EXERCISE INSTRUCTIONS :: Lay out the part of the data that opens with the line containing "scientific name: Vigna bequaertii" and closes with the line containing "scientific name: Polygonum aviculare" as a Markdown table with the columns Row and Line, one numbered row per line. Skip blank lines and leave the pictures out.

INFORMATION SUPPLIED ::
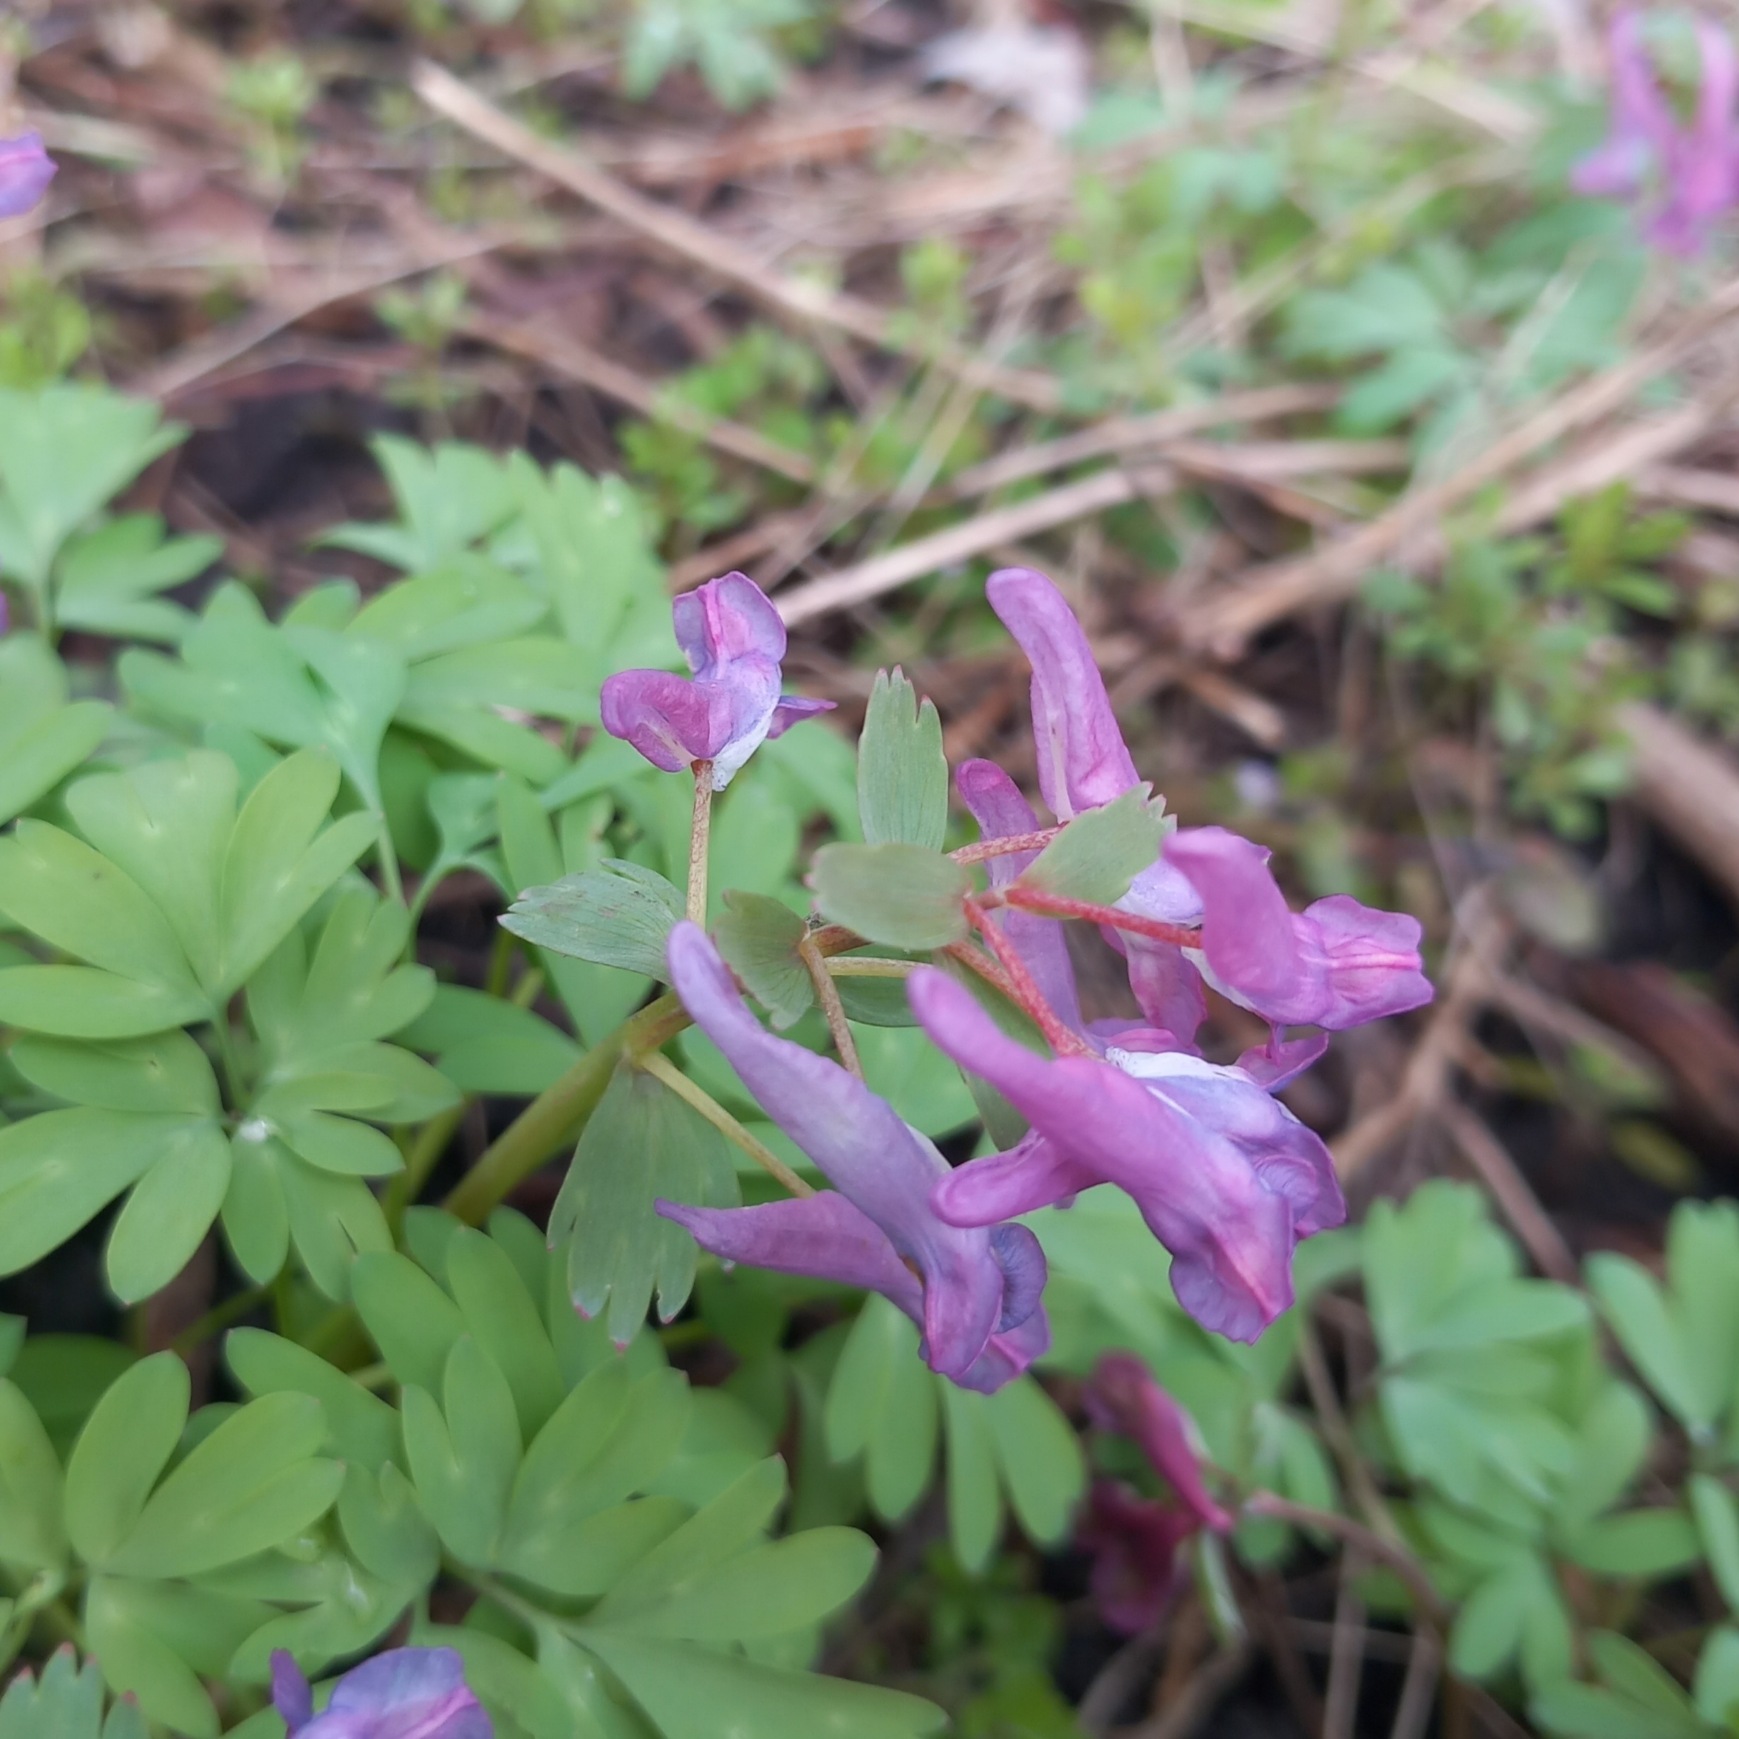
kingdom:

--

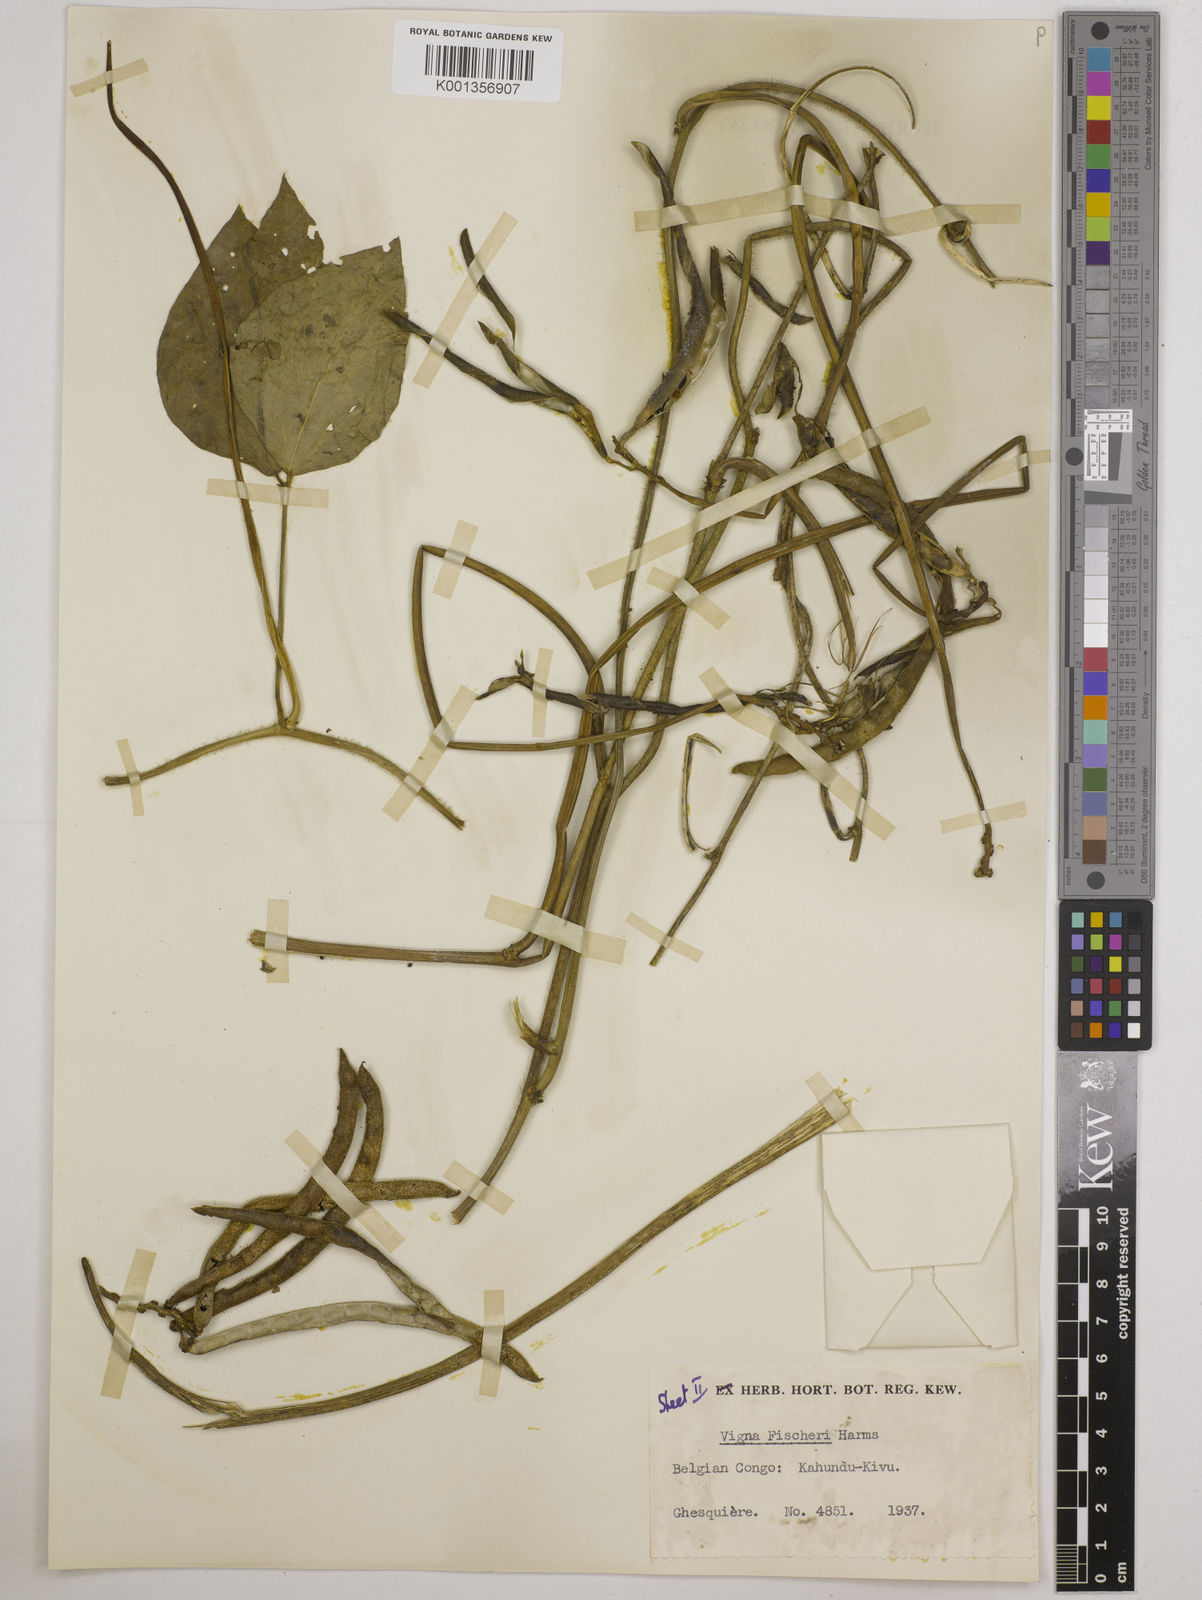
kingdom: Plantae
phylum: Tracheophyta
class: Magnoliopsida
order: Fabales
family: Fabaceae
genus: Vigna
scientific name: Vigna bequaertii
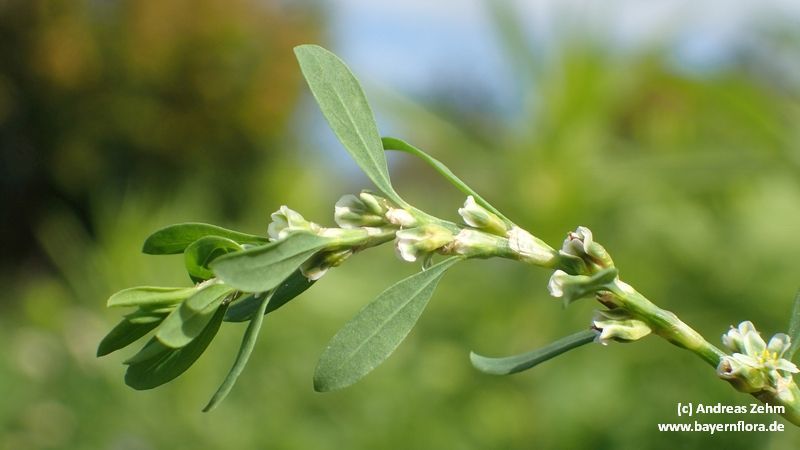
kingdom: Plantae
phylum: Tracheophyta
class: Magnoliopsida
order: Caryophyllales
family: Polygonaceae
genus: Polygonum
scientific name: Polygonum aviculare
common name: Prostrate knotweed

==

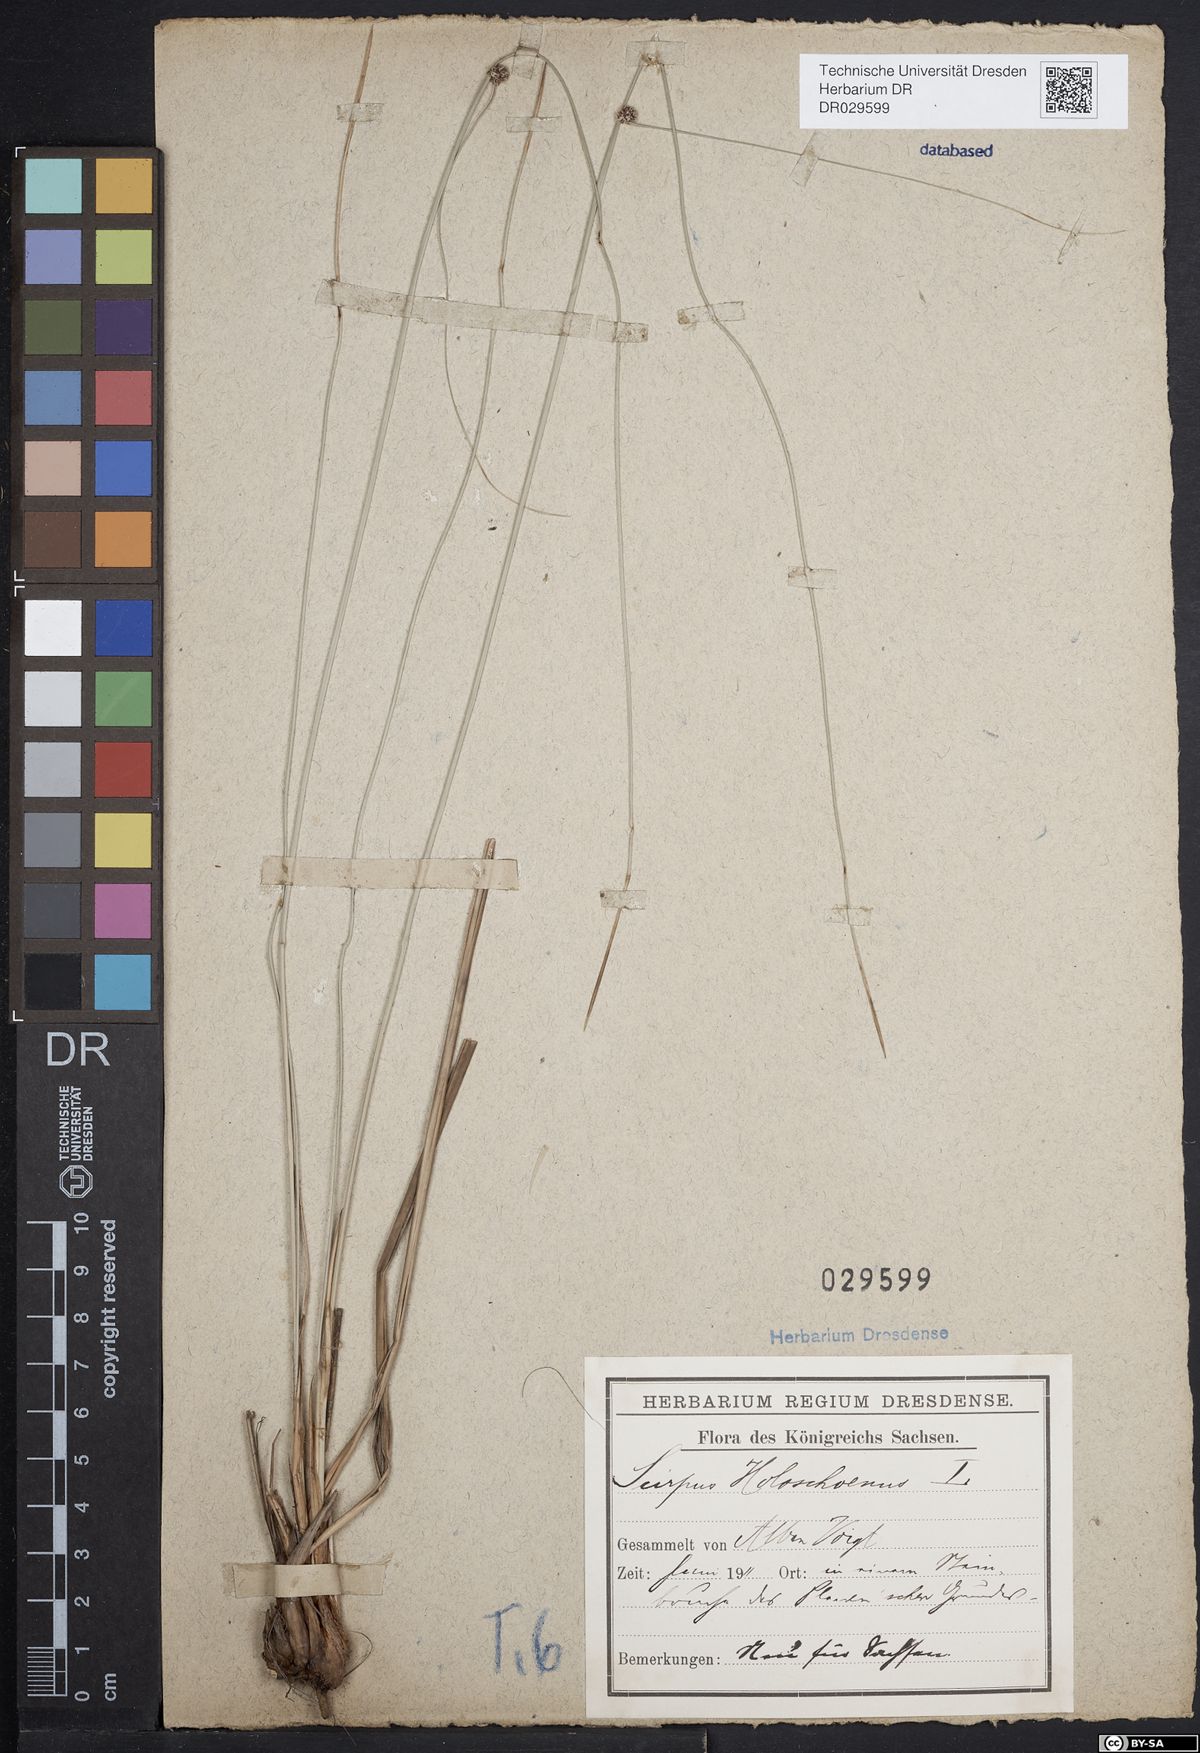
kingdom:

ANSWER FOR THE TASK ::
| Row | Line |
|---|---|
| 1 | scientific name: Vigna bequaertii |
| 2 | kingdom: Plantae |
| 3 | phylum: Tracheophyta |
| 4 | class: Magnoliopsida |
| 5 | order: Caryophyllales |
| 6 | family: Polygonaceae |
| 7 | genus: Polygonum |
| 8 | scientific name: Polygonum aviculare |